Enterprise technology development and improvement rarely takes place as quickly as most IT managers would like, but blaming that lack of speed on the inherent complexity of the problems involved can sometimes be a lazy knee-jerk reaction.

Enterprise technology development and improvement rarely takes place as quickly as most IT managers would like, but blaming that lack of speed on the inherent complexity of the problems involved can sometimes be a lazy knee-jerk reaction.

I was reminded of this last week at linux.conf.au, during a presentation by Andrew Tridgell on the development of clustering capabilities in Samba, the wildly popular open source package which (in ridiculously simple terms) makes file system communication between Windows and Linux boxes possible.

Clustering is a very useful business continuity technique, but getting it to work effectively is not generally regarded as easy. But, with that said, the Samba team managed to get their approach up and running pretty quickly.

At the 2006 conference the bare bones of the underlying CTDB technology (which provides a lightweight database to store essential clustering information) were demonstrated.

One year later, building full production environments is possible.

"Last year it was a hack," Tridgell noted. "I think we got the first few packets going across a few hours before the talk. I was warning everyone 'do not use this'."

Twelve months on, it's a rather different story. "You can create the fastest NAS box around. You can get multiple gigabytes a second to a single machine on a single IP address."
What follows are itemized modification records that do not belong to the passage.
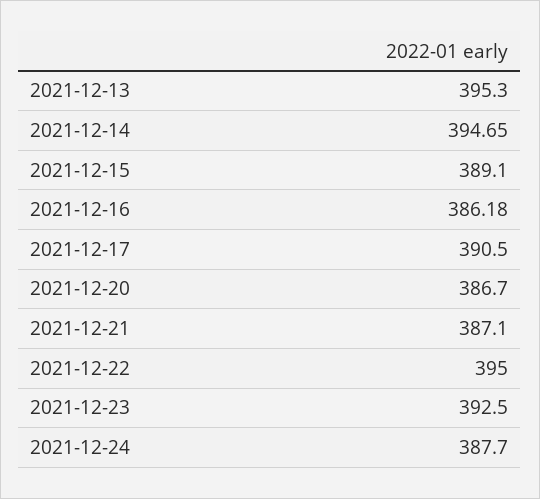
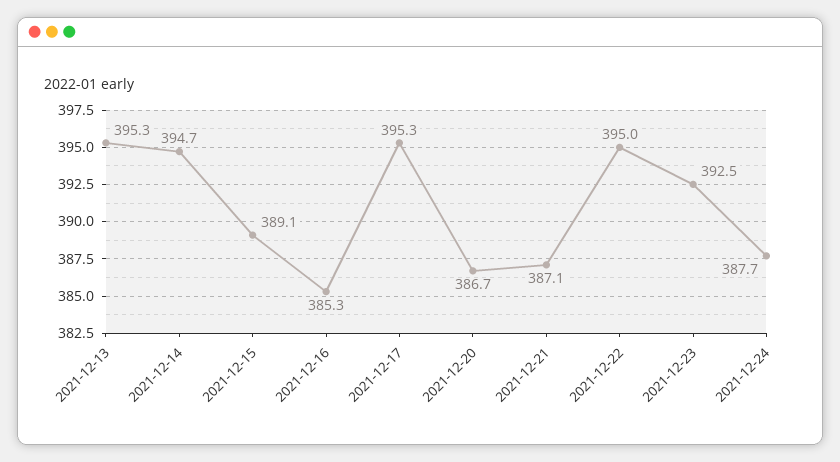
  {
    "2021-12-13": 395.3,
    "2021-12-14": 394.65,
    "2021-12-15": 389.1,
-   "2021-12-16": 386.18,
+   "2021-12-16": 385.3,
-   "2021-12-17": 390.5,
+   "2021-12-17": 395.3,
    "2021-12-20": 386.7,
    "2021-12-21": 387.1,
    "2021-12-22": 395,
    "2021-12-23": 392.5,
    "2021-12-24": 387.7
  }

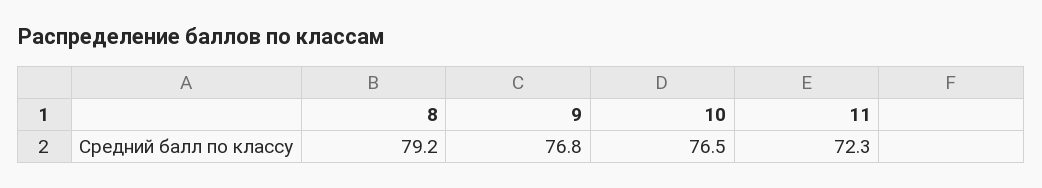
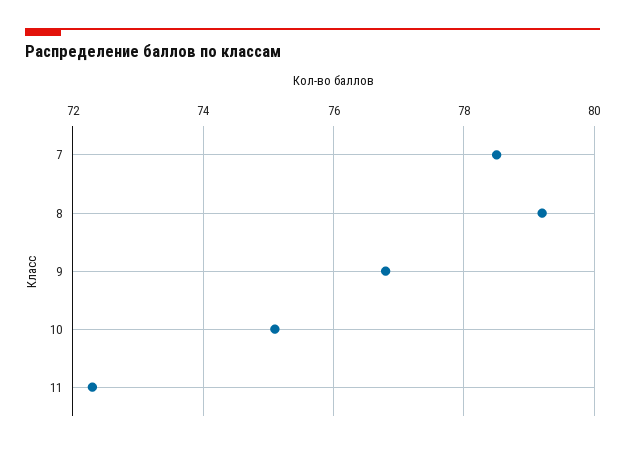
  {
    "8": 79.2,
    "9": 76.8,
-   "10": 76.5,
+   "10": 75,
-   "11": 72.3
+   "11": 72.3,
+   "7": 78.5
  }

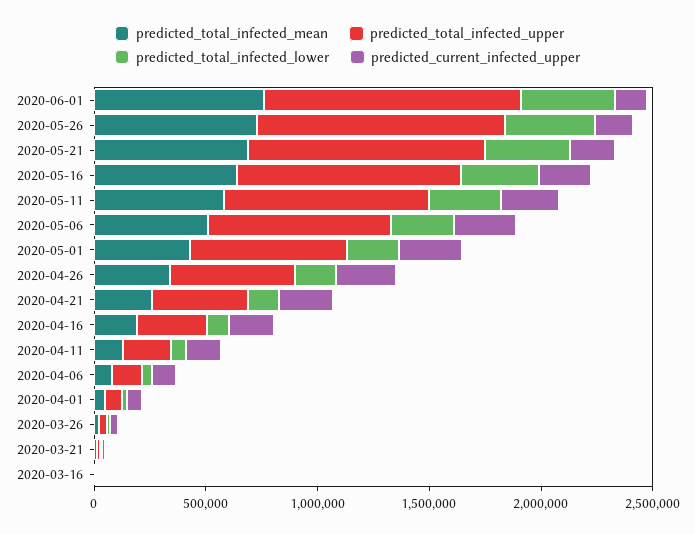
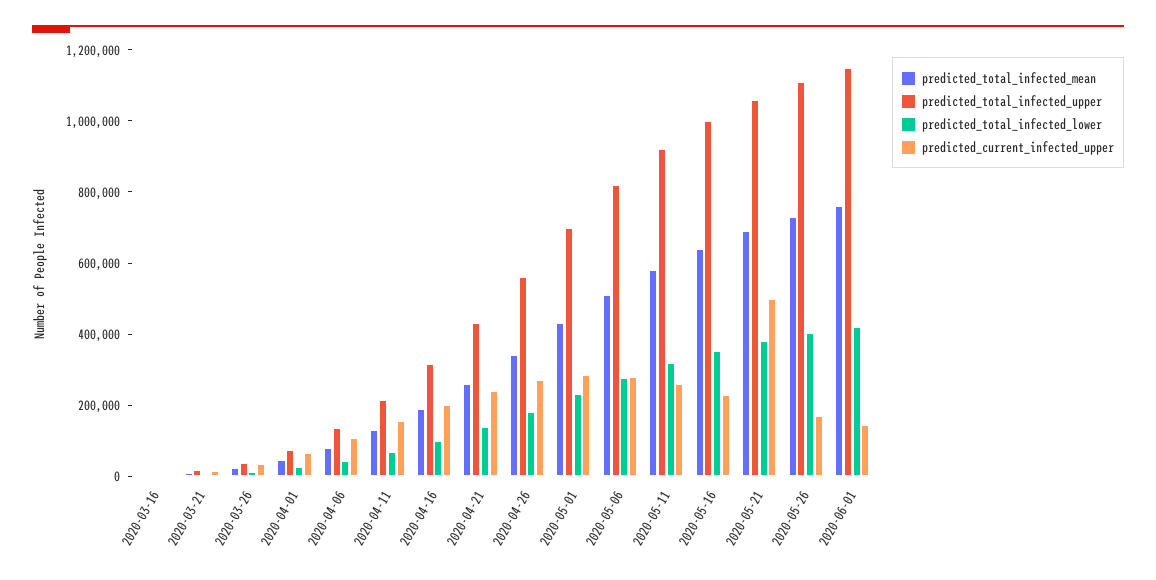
  {
    "predicted_total_infected_mean": {
      "2020-06-01": 750000,
      "2020-05-26": 750000,
      "2020-05-21": 700000,
      "2020-05-16": 650000,
      "2020-05-11": 600000,
      "2020-05-06": 500000,
      "2020-05-01": 450000,
      "2020-04-26": 350000,
      "2020-04-21": 250000,
      "2020-04-16": 200000,
      "2020-04-11": 150000,
      "2020-04-06": 100000,
      "2020-04-01": 50000,
      "2020-03-26": 0,
      "2020-03-21": 0,
      "2020-03-16": 0
    },
    "predicted_total_infected_upper": {
      "2020-06-01": 1150000,
      "2020-05-26": 1100000,
      "2020-05-21": 1050000,
      "2020-05-16": 1000000,
      "2020-05-11": 900000,
      "2020-05-06": 800000,
      "2020-05-01": 700000,
      "2020-04-26": 550000,
      "2020-04-21": 450000,
      "2020-04-16": 300000,
      "2020-04-11": 200000,
      "2020-04-06": 150000,
      "2020-04-01": 100000,
      "2020-03-26": 50000,
      "2020-03-21": 0,
      "2020-03-16": 0
    },
    "predicted_total_infected_lower": {
      "2020-06-01": 400000,
      "2020-05-26": 400000,
      "2020-05-21": 400000,
      "2020-05-16": 350000,
      "2020-05-11": 300000,
      "2020-05-06": 300000,
      "2020-05-01": 250000,
      "2020-04-26": 200000,
      "2020-04-21": 150000,
      "2020-04-16": 100000,
      "2020-04-11": 50000,
      "2020-04-06": 50000,
      "2020-04-01": 0,
      "2020-03-26": 0,
      "2020-03-21": 0,
      "2020-03-16": 0
    },
    "predicted_current_infected_upper": {
      "2020-06-01": 150000,
      "2020-05-26": 150000,
-     "2020-05-21": 200000,
+     "2020-05-21": 500000,
      "2020-05-16": 250000,
      "2020-05-11": 250000,
      "2020-05-06": 300000,
      "2020-05-01": 300000,
      "2020-04-26": 250000,
      "2020-04-21": 250000,
      "2020-04-16": 200000,
      "2020-04-11": 150000,
      "2020-04-06": 100000,
      "2020-04-01": 50000,
      "2020-03-26": 50000,
      "2020-03-21": 0,
      "2020-03-16": 0
    }
  }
It's also worth noting that most of this development took place without the benefit of full access to the relevant Windows documentation, as a settlement granting the Samba team access to that information wasn't granted until late in the year.

It wouldn't do to overstate the role that having an open code base played in the development of CTDB. As Tridgell himself noted: "People have been clustering Samba for years really, really badly. As they added more nodes to the cluster, it got slower."

Nonetheless, I'd wager that conventional corporate development methods would not have solved the problem as quickly.